Según las últimas investigaciones de geólogos y geofísicos de la Universidad de Cambridge en Inglaterra, la edad del planeta que poblamos casi 8 mil millones de seres humanos, es, hasta el domingo pasado, de 4,467 millones de años. En comparación, estudios evolucionistas de ADN han demostrado que el Homo Sapiens, originario del África, se calcula que surgió hace entre 140,000 y 290,000 años; sin que se pueda precisar si fue en la mañana o en la tarde. Del África, nuestra especie, el homo sapiens moderno, migró al resto del mundo sustituyendo a los humanos arcaicos como el Hombre de Neanderthal que existió hace unos 200,000 años en lo que hoy es Europa. En la actualidad sólo quedan unos cuantos ejemplares de Neanderthales, instalados en algunas empresas como jefes de personal.

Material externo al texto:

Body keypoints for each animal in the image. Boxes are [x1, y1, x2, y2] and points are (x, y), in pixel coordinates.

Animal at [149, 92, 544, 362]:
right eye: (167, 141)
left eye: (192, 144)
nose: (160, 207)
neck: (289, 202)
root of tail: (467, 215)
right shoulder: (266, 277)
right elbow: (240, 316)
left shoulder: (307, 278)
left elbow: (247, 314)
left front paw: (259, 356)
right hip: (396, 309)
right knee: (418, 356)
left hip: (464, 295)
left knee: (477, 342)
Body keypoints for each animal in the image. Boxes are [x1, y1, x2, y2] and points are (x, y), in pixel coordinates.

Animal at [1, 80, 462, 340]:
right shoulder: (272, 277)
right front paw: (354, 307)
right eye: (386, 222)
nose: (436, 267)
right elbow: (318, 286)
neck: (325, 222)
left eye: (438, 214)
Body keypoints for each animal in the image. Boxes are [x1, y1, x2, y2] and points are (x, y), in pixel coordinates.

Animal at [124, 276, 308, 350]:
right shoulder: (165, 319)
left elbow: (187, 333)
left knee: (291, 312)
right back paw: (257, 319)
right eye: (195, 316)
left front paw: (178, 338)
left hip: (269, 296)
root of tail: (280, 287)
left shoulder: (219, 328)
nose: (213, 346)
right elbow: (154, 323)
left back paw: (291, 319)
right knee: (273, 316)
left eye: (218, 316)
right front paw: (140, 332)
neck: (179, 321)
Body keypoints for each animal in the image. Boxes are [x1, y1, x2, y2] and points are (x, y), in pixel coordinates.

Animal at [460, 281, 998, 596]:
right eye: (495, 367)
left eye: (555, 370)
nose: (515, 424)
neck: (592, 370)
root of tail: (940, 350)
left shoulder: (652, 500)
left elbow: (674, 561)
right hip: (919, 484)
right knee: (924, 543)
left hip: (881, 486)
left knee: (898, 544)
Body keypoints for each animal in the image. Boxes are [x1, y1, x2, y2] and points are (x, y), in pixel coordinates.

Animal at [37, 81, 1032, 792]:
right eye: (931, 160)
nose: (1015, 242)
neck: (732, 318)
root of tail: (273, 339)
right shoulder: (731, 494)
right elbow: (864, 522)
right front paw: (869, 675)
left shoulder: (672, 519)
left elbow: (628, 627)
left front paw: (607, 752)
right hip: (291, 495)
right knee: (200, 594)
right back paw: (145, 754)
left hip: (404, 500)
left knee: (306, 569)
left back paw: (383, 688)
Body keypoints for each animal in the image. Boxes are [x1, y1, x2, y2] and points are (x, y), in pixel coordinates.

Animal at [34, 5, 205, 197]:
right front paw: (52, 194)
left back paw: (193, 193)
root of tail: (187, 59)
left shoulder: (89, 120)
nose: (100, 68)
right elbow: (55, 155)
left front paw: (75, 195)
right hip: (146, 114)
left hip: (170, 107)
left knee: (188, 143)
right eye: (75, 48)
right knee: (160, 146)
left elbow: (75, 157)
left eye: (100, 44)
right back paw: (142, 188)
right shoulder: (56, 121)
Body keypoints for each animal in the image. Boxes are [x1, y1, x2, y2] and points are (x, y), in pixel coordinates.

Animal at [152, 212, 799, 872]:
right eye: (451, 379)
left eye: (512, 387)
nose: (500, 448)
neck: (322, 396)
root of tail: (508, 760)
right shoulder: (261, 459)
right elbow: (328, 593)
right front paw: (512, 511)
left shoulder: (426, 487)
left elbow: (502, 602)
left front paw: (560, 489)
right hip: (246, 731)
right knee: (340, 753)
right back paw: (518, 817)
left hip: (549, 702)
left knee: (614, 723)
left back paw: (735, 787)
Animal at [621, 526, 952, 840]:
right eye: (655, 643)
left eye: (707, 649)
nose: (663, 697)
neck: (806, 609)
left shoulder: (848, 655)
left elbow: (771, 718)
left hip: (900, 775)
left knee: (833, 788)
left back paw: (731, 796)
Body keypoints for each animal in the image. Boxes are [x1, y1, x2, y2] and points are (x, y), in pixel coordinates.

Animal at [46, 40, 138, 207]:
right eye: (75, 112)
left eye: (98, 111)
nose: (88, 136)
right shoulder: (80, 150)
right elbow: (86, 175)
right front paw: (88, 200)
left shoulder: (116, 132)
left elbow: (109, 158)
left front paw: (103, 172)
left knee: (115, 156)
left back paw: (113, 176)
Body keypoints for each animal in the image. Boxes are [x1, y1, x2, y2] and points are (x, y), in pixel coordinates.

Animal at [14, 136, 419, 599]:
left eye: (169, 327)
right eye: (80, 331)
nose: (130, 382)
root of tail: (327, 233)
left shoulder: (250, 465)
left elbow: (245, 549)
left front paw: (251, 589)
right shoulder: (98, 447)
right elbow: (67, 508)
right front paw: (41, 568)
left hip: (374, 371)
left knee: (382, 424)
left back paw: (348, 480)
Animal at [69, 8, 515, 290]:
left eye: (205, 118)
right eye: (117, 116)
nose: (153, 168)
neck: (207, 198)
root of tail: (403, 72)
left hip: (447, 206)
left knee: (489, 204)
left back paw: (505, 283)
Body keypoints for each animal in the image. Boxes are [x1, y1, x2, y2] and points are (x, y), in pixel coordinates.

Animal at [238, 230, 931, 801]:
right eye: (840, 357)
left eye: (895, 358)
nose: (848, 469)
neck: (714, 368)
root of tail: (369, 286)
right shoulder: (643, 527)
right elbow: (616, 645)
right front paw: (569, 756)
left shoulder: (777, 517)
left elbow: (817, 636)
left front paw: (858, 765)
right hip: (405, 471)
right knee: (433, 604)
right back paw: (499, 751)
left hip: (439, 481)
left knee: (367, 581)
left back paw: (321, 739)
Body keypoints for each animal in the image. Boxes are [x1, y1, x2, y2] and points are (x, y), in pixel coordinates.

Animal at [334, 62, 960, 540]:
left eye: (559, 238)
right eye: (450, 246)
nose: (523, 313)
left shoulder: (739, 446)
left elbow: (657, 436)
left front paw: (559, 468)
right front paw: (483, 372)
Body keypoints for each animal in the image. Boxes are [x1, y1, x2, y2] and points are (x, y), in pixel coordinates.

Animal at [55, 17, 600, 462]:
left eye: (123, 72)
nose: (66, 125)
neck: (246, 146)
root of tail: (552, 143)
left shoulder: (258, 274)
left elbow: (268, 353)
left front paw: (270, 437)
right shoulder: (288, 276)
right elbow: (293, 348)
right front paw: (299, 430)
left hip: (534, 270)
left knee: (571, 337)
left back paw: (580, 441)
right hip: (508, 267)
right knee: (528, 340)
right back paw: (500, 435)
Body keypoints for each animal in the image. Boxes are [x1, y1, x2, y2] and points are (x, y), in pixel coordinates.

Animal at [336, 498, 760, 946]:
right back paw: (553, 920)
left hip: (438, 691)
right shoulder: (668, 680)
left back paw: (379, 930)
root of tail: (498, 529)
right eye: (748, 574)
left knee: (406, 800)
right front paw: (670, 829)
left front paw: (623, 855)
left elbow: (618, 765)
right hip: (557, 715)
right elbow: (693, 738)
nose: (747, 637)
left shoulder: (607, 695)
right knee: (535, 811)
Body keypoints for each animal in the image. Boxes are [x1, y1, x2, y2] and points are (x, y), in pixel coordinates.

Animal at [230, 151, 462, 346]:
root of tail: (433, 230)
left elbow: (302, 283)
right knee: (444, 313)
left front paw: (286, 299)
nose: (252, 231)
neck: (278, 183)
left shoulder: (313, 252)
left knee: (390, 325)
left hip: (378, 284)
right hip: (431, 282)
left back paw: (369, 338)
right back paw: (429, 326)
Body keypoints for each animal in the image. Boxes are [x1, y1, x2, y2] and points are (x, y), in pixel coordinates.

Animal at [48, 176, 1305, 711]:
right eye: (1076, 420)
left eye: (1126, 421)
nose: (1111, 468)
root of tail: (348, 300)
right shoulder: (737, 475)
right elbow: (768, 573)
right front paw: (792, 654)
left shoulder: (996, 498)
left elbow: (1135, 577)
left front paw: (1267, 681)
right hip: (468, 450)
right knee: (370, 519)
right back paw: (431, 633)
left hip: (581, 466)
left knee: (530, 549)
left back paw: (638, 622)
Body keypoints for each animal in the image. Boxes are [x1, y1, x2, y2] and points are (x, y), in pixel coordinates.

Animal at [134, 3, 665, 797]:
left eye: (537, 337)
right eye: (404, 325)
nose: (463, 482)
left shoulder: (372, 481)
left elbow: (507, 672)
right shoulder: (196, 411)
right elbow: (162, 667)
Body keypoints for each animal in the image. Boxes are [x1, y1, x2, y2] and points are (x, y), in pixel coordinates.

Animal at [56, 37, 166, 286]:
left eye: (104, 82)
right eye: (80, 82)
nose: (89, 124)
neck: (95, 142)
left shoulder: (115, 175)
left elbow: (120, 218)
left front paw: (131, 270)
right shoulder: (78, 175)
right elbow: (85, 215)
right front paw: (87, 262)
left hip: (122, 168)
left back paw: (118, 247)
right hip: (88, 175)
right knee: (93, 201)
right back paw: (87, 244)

Lo que el redactor, entre broma y veras, quiere enfatizar es que el ser humano fue el último mamífero en aparecer en el planeta del cual se apoderó. Dotados de inteligencia pudimos controlar el medio ambiente, construir herramientas, armas, viviendas, evolucionar tecnológicamente hasta lograr lo que hoy somos: El depredador más grande y peligroso del mundo.

La ambición desmedida, el afán de riqueza y el deseo de confort, han hecho actuar al llamado homo sapiens de manera absurda en contraposición a la sabiduría y a la inteligencia, atentando contra su propio bienestar. Con nuestra sofisticada tecnología hemos sobreexplotado el planeta del cual se han extraído todos los materiales que la técnica moderna ha convertido en bienes utilitarios.

Consumimos animales, destruimos sistemas ecológicos, talamos bosques, extraemos minerales, contaminamos el ambiente, producimos basura en cantidades industriales. Así tenemos las inmensas islas de desechos tóxicos de difícil y tardada degradación en nuestros mares y la amenaza del cambio climático.

Si bien es cierto que la ciencia ha logrado niveles milagrosos en cuestiones de medicina y salud, éstos están diseñados para lucrar y, por lo tanto, sólo están al alcance de unos cuantos. Lo mismo sucede con la tecnología en comunicación y en transporte. La ganancia económica está por encima de todo.

El homo sapiens pretende conquistar el cosmos cuando en su planeta de origen tiene problemas irresolutos que se acrecientan día con día. El egoísmo propio de la especie humana ha generado una falta de solidaridad elemental. Según datos de Unicef y de la Organización Mundial de la Salud (OMS) 8,500 niños mueren diariamente por desnutrición. Según la BBC, el 1% de los habitantes del mundo atesoran el equivalente a lo que tenemos el 99% restante. Las sesenta y dos personas más acaudaladas del mundo detentan tanta riqueza como la que posee el 50% de la humanidad. ¿No es demencial que las diferencias entre la mayoría, que apenas y se alimenta, y unos cuantos, que lo tienen todo, lo desperdician y lo derrochan frívolamente, sean abismales?

Quiero pensar que el coronavirus es, en la inmensidad del tiempo, un momento de atención de Dios en el planeta tierra para desinflar la soberbia humana y hacernos ver que tenemos que vivir en un mundo justo, limpio, racional y colmado de esperanza.

¿Quién pondrá la primera piedra de la buena voluntad?